TEXT SECTION:
━━━━

XIN Yaxian1, LI Yibin1, LI Bin2*, RONG Xuewen1   

  1. 1. School of Control Science and Engineering, Shandong University, Jinan 250061, Shandong, China;
    2. School of Science, Qilu University of Technology(Shandong Academy of Sciences), Jinan 250353, Shandong, China
  • Received:2017-07-22 Online:2018-08-20 Published:2017-07-22

Abstract: In order to improve the adaptability of quadruped robot for various terrains, different cases that could occur when robot changed its gaits from walk to trot were analyzed and the optimal transition algorithms which could let gait transition more smooth and waste least time when robot kept stability were proposed. In order to ensure the smoothness of transition sequence, the speed formula of time was given to keep the center of gravity constant acceleration. An algorithm named modified wide stability margin method(MWSM)was proposed to offset the stand back influenced by inertial force and caused by the acceleration through adjust the relative position of the trunk and four feet. The model of quadruped robot was constructed based on the robot simulator Webots, and simulation results showed the validity and effectiveness of the algorithm. The approach could be applied in six points of one static walk circle and switched to trot smoothly and steadily.

━━━━

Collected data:
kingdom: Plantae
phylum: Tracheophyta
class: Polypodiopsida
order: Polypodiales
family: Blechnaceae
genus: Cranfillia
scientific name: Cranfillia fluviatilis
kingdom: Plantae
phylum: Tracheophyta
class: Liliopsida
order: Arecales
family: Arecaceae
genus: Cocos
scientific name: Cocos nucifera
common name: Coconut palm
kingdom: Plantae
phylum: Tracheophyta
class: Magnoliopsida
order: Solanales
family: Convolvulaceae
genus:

━━━━

GIVEN REQUEST: According to the abstract, which robot simulator was used to build the quadruped robot model? These lines are separate from the abstract and have no connection to it.

SOLUTION FOR THIS EXERCISE: Webots